_GEKOZEN FRAGMENT_:

• • • • • • •

23.3De rechtbank verstaat voorschrift 22 aldus dat slechts verduidelijking mag worden gegeven door middel van een aanwijzing ten aanzien van de verplichtingen in paragraaf 3.1.1 van het bestreden besluit. Een aanwijzing mag geen verkapte wijziging van deze verplichtingen omvatten. Een aanwijzing kan ook in het voordeel van eiseres zijn om discussie over de manier van monitoring vroegtijdig te voorkomen (mede gelet op de gevolgen van een niet geslaagd experiment). Onder deze omstandigheden acht de rechtbank voorschrift 22 niet onredelijk. Deze beroepsgrond faalt.
24. Eiseres heeft onder het kopje ‘overwegingen’ nog een aantal argumenten aangevoerd tegen overwegingen die verweerder ten grondslag heeft gelegd aan de vergunningverlening en het bestreden besluit. De rechtbank heeft de gronden van eiseres tegen het bestreden besluit en de daarin opgenomen voorschriften hierboven besproken en ziet in hetgeen eiseres verder heeft aangevoerd geen aanleiding voor een ander oordeel.

• • • • • • •

(Items in een dataset)
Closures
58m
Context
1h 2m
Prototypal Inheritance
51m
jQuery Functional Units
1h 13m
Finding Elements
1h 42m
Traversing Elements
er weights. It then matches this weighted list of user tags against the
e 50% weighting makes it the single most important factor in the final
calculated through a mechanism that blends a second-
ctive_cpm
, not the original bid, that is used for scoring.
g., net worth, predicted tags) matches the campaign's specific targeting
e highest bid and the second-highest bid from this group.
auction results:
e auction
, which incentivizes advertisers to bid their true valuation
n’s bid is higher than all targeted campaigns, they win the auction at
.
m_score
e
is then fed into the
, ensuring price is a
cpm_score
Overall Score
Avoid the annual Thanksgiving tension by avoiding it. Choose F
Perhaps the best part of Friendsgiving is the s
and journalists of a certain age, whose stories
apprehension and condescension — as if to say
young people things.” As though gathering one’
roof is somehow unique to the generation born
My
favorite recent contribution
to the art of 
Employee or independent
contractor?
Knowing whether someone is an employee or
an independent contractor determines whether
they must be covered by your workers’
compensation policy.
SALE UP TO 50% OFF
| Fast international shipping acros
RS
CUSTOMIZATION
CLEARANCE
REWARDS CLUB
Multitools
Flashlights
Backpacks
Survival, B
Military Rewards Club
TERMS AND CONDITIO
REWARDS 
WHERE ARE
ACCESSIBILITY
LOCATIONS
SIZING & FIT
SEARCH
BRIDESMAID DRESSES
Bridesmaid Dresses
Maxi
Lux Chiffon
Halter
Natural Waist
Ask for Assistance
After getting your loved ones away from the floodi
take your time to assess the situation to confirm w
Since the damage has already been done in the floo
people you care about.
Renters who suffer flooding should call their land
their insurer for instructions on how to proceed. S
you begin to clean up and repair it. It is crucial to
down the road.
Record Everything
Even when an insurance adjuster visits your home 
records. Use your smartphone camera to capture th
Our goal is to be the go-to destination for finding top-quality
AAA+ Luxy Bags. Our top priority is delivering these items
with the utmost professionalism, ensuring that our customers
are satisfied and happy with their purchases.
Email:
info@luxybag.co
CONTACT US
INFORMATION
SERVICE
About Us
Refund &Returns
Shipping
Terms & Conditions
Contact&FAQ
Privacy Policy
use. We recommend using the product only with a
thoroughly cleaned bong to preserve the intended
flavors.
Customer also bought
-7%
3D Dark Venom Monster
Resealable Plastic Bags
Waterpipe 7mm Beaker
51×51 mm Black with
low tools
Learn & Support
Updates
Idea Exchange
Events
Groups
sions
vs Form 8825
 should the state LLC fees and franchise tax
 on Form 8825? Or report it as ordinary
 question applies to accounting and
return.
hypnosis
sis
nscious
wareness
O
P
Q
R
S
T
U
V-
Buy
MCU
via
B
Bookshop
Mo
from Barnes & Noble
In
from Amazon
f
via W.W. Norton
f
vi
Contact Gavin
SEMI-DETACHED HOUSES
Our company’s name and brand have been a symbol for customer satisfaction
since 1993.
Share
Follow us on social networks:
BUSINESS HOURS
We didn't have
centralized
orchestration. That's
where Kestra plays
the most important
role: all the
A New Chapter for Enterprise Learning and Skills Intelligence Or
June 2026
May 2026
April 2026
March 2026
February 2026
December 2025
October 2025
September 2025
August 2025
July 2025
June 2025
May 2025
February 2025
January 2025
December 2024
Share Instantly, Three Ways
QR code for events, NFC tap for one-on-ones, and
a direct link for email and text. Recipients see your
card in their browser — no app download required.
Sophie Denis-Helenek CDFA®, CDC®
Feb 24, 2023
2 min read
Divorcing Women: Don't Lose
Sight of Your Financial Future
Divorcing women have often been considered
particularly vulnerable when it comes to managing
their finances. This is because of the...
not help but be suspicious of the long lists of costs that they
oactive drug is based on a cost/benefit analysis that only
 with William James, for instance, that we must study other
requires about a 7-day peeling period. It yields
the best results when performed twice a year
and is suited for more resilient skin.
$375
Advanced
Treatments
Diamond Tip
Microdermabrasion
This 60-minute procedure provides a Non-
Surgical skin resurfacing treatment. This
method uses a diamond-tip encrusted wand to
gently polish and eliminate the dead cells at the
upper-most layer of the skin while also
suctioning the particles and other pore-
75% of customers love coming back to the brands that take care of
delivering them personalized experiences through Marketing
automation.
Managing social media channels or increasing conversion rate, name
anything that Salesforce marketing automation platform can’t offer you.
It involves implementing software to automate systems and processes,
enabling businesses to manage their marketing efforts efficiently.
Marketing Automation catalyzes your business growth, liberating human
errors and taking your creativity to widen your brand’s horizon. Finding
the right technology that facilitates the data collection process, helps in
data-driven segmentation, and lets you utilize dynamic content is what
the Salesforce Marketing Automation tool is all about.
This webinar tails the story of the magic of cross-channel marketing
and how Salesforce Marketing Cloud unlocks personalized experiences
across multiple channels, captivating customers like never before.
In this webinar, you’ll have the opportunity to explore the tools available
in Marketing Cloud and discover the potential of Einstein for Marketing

• • • • • • •

_TE DOEN_:
**a.** Vat het gekozen fragment over voorschrift 22 in twee zinnen samen.
**b.** Zet het gekozen fragment over voorschrift 22 voort na de laatste zin.

_ANTWOORDEN PER ITEM_:
**a.** De rechtbank leest voorschrift 22 zo dat een aanwijzing de verplichtingen in paragraaf 3.1.1 van het bestreden besluit alleen mag verduidelijken en niet verkapt mag wijzigen, en vindt het voorschrift daarom niet onredelijk, zodat deze beroepsgrond faalt. In wat eiseres verder onder het kopje ‘overwegingen’ heeft aangevoerd, ziet de rechtbank geen aanleiding voor een ander oordeel.

**b.**
25. Het beroep is gegrond. De rechtbank vernietigt de tweede volzin van voorschrift 7.2, voorschrift 7.4, en 7.6 tot en met 7.10, voorschrift 8.2 voor zover deze betrekking heeft op overige vissoorten, voorschrift 9.7 en voorschrift 14 van het bestreden besluit. De rechtbank ziet aanleiding zelf in de zaak te voorzien, en past voorschrift 14 als volgt aan.
Voorschrift 14: indien geen sprake is van een geslaagd experiment voor wat betreft de Migromat dient in de periode van 1 augustus tot en met 31 december minimaal 50 procent van het etmaalgemiddelde rivierdebiet over de stuw te worden geleid. Het etmaalgemiddelde van meetpunt Megen op Maaskilometer 190,75 van de dag ervoor is hiervoor bepalend.
26. Omdat de rechtbank het beroep gegrond verklaart, bepaalt de rechtbank dat verweerder aan eiseres het door haar betaalde griffierecht vergoedt. De rechtbank veroordeelt verweerder in de door eiseres gemaakte proceskosten. Deze kosten stelt de rechtbank op grond van het Besluit proceskosten bestuursrecht voor de door een derde beroepsmatig verleende rechtsbijstand vast op € 1.002,00 (1 punt voor het indienen van het beroepschrift, 1 punt voor het verschijnen ter zitting).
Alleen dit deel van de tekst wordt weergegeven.